Work instruction
Print out the data exactly, keeping every image out of it.

:: Input data

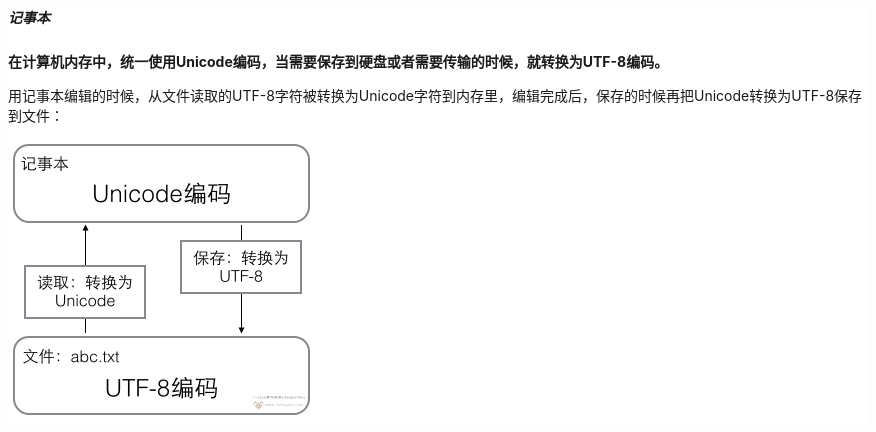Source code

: ##### 记事本

**在计算机内存中，统一使用Unicode编码，当需要保存到硬盘或者需要传输的时候，就转换为UTF-8编码。**

用记事本编辑的时候，从文件读取的UTF-8字符被转换为Unicode字符到内存里，编辑完成后，保存的时候再把Unicode转换为UTF-8保存到文件：

![1560960924727398_5209155-4367f1bf02174011](image/1560960924727398_5209155-4367f1bf02174011.png)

::::

Answer for the task
Source code

: ##### 记事本

**在计算机内存中，统一使用Unicode编码，当需要保存到硬盘或者需要传输的时候，就转换为UTF-8编码。**

用记事本编辑的时候，从文件读取的UTF-8字符被转换为Unicode字符到内存里，编辑完成后，保存的时候再把Unicode转换为UTF-8保存到文件：

![1560960924727398_5209155-4367f1bf02174011](image/1560960924727398_5209155-4367f1bf02174011.png)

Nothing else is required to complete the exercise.